Born on 5 February, 1808 in Munich (Germany). The son of a wealthy merchant and a local politician, in adulthood Karl Spitzweg did not have to worry about how to earn his daily bread with a “pen and brush”, but at a young age, at his father’s insistence, he began to prepare for a “serious” profession – in pharmacology. In 1833, after hard training and internships, he was sent to a sanatorium for treatment. It was there that a chance acquaintance with a painting teacher discovered Spitzweg’s true vocation and led to an acquaintance with the best Munich painters.
Due to the age restriction, Spitzweg could no longer study at the academy on a permanent basis, however, he deeply and comprehensively studied the works of old and new masters, and he learned a lot from his new artist friends in the technique of execution. In addition, around 1850, Spitzweg traveled around Europe: he studied painting in London, Venice, and especially Antwerp (where he fell under the serious influence of old Dutch and Flemish genre artists), as well as in Paris (where the life-filled paintings of Delacroix and Diaz determine his own writing technique). Since that time, from the point of view of technique, Spitzweg has become something of a talented pre-impressionist, the theme of his works is a special mixture of the spirit of “comfort of southern Germany” and his own taste in choosing objects: unusual interiors, street scenes and landscapes with poets, scientists, military, monks, book sellers, vacationers and harmless cranks. Unlike many academically savvy contemporaries, Spitzweg has always enjoyed the favor of connoisseurs of painting.
But even if you do not take into account his witty paintings, Spitzweg has the right to be among the first in the list of German satirical artists.
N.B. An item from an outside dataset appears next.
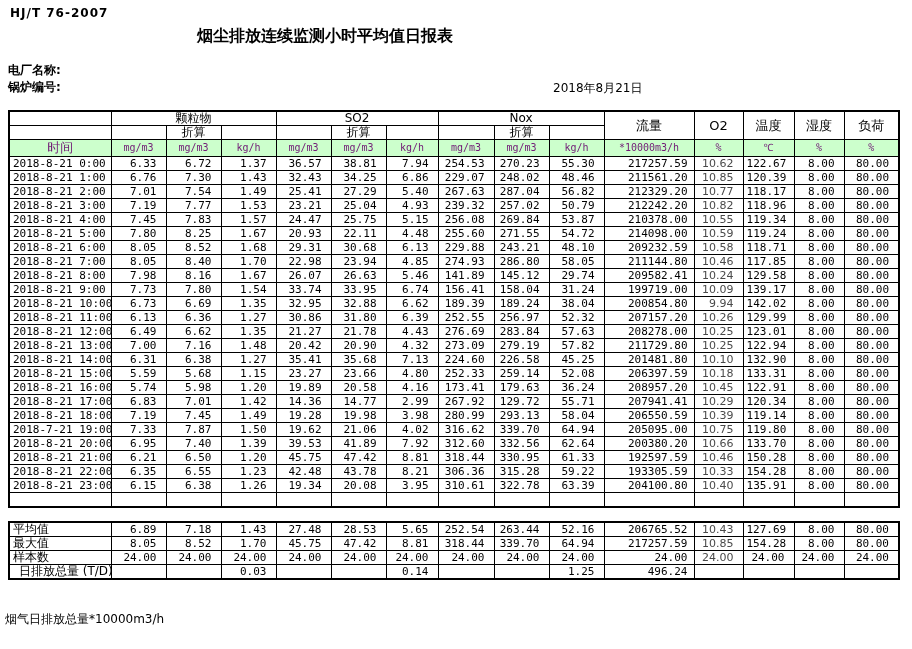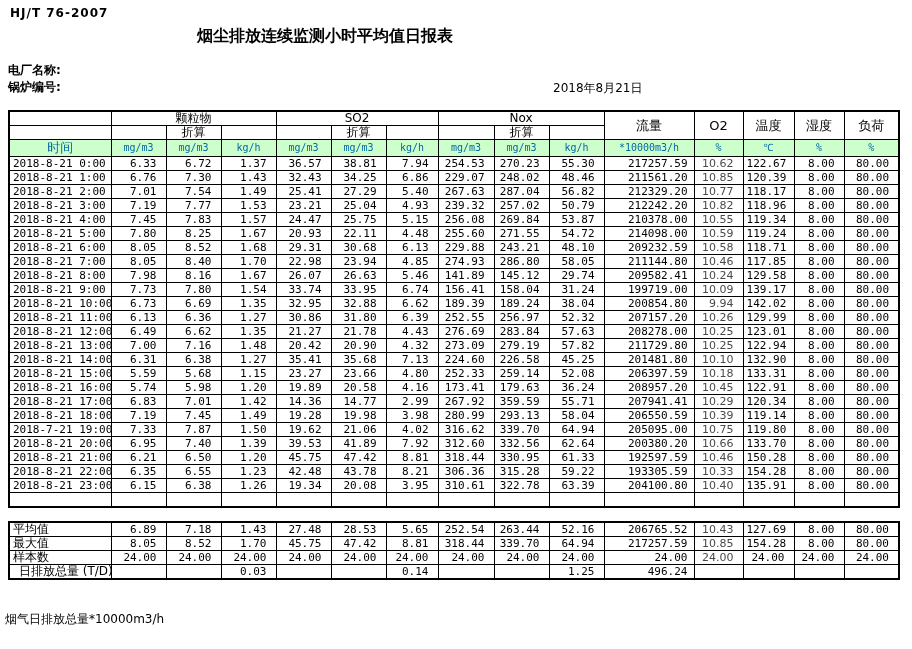"时间" .h3 th { color: #0369a1 -> #701a75 }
Back in the 1830s and 40s, he drew cartoons for the “Frankische Blätter”, “Nürnberger Trichter” and other magazines published in Nuremberg. He also collaborates with the famous “Fliegende Blätter” since 1845. (the second year of the magazine’s publication) to 1868: he worked on long and short series of cartoons, such as “Freikorps – Wachtsundenfliegen” (“Flies in the guardhouse of the National Guard”), “Bilder aus dem Leben auf der Strasse” (“Pictures of street life”), “Grosses Keroplastisches Kabinett” (“Big wax museum”), “Naturgeschihte” (“Natural Science”, where human types are equated with animals) and “Monumente” (offering to dedicate urban sculptures to the inventors of a tool for removing boots, inventors of tailcoats, rebuses and Polka dancing). In the series “Fliegende Blätter” there are parodies of concerts, theater performances and operas. The collection “Spiessburger und Käuze zum Lachen” (“Funny philistines and cranks”) published in 1913 contains most of his cartoons.
A great source of humor is his poetic works and personal correspondence with a very limited circle of friends. Spitzweg died in Munich on September 23, 1885, but the last find associated with his name was published only in 1965. This is a witty and funny album with favorite recipes – a surprisingly modern combination of calligraphically designed texts, collage and sketches that he made for various media.